Bush: Israel kann nicht verhandeln, während das Land terrorisiert wird

WASHINGTON (inn) – „Für Israel ist es derzeit unmöglich, über einen Frieden zu verhandeln, während das Land terrorisiert wird.“ Das sagte US-Präsident George W. Bush in einem Interview mit dem amerikanischen Fernsehsender „ABC“ (New York).

Wie ein US-Regierungssprecher mitteilte, werde der Nahost-Gesandte Anthony Zinni vorerst dennoch in der Region bleiben. Zinni solle weiterhin versuchen, einen Waffenstillstand zwischen Israel und den Palästinensern zu erreichen, teilte ein Regierungssprecher mit.
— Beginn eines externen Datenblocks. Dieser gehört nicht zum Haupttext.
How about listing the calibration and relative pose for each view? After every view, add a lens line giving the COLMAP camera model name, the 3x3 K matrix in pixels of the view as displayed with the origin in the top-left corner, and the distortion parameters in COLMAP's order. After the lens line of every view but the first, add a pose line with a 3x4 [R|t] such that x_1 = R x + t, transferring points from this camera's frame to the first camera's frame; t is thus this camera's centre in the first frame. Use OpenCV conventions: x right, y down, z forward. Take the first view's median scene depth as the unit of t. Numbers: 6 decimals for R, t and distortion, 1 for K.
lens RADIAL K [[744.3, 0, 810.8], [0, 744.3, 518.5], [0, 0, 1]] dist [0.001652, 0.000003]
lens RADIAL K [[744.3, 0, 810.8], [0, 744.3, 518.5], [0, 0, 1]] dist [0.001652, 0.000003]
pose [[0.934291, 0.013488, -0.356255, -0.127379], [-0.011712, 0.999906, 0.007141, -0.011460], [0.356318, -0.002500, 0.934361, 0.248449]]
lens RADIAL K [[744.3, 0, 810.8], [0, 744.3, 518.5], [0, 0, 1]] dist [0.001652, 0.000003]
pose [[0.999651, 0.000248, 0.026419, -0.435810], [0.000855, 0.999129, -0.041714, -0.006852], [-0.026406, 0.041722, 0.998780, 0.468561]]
Am Dienstag hatte sich Zinni mit drei weiteren Gesandten, die sich ebenfalls in der Region befinden, in Jerusalem zu einem Gespräch über die derzeitige Lage getroffen

Bei dem Treffen Zinnis mit dem Gesandten der Europäischen Union (EU), Miguel Moratinos, Andrei Vdovin aus Rußland und dem Gesandten der Vereinten Nationen, Terje Larsen, sei auch über eine Möglichkeit gesprochen worden, eine weitere Eskalation zu verhindern.

Beratungen über potentielle Alternative zu Arafat

Zudem sei auch über einen möglichen Nachfolger von PLO-Chef Yasser Arafat gesprochen worden, falls dieser durch den Druck der Israelis gezwungen wäre, das Land zu verlassen. Zu Arafat als Palästinenserführer gebe es zur Zeit jedoch keine Alternative, hieß es weiter.

Ein neuer Führer der PLO werde mit der gegenwärtigen Lage nur schwer zurecht kommen und weniger Einfluß auf die palästinensische Bevölkerung besitzen als derzeit Arafat. So könne die Situation instabiler und gefährlicher werden, hieße es nach dem Gespräch der Nahost-Gesandten.